Background information
- Born: Daniel Palmer 14 August 1978 (age 47) Sheffield, South Yorkshire, England
- Genres: Hardcore punk; punk rock; heavy metal; alternative rock; pop punk; thrash metal; rapcore;
- Occupation: Guitarist
- Instrument: Guitar
- Years active: 1996–present
- Labels: MFZB Records, Viking Funeral Records
- Member of: Death by Stereo, Zebrahead
- Formerly of: Eyelid
- Website: Deathbystereo.com Zebrahead.com

= Dan Palmer (guitarist) =

English guitarist (born 1978)

Daniel Palmer (born 14 August 1978) is an English guitarist. He was born in Sheffield, South Yorkshire, England, and now lives in Whittier, California, United States. He is the lead guitarist of the bands Death By Stereo (since Oct 1999) and Zebrahead (since 2013). Palmer is a longtime user of Fernandes Guitars.

== Biography ==
He was formerly the guitarist for a hardcore punk band called Eyelid, which was formed in North Hollywood, Los Angeles, California in 1994. He joined the band in 1996 but they broke up in 1999. In the same year, Keith Barney, who was the guitarist of a hardcore punk band, Death by Stereo, left the band, resulting in Dan taking over Keith's place as the lead guitarist.

In 2013, a punk rock band Zebrahead offered him to join them as the lead guitarist after Greg Bergdorf left the band and he accepted it. He has been using Fernandes guitars for a long time.

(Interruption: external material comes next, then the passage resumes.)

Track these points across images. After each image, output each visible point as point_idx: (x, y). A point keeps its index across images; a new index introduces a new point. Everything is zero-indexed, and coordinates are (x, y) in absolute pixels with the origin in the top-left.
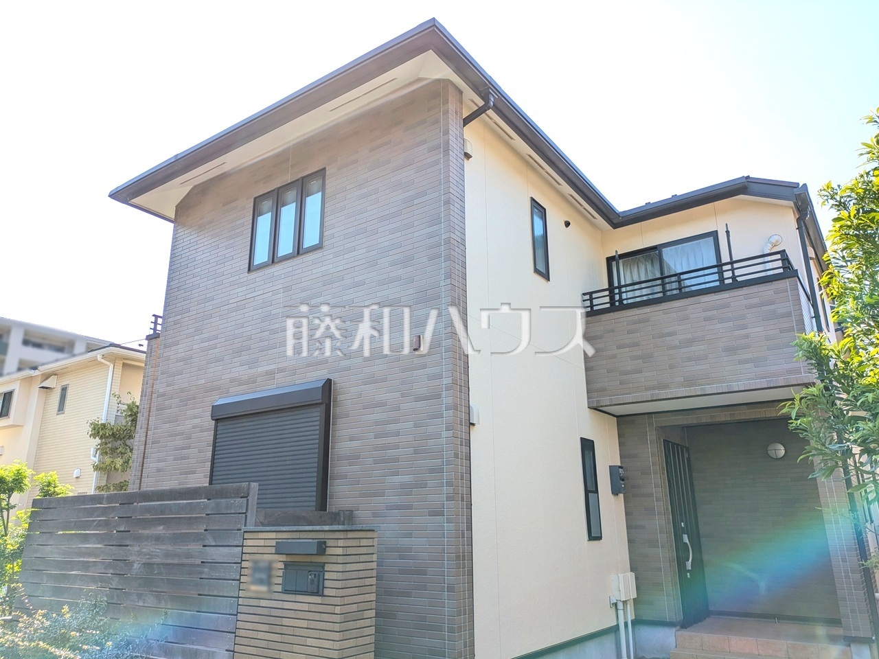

He majored classic guitar at university; he has publicly mentioned that he is a big fan of Van Halen, and that those two elements (classic guitar and Van Halen) affected his sound when working at studio for Walk The Plank. The producer of Walk The Plank, Paul Miner, who was formerly a recording engineer of Eyelid and a bassist of Death By Stereo, has been a friend of Dan's for a very long time since then.

== Personal life ==
Palmer's hobbies include grooming his mustache, which he has maintained for over 6 years. He reportedly rises each morning to trim, shampoo and condition it.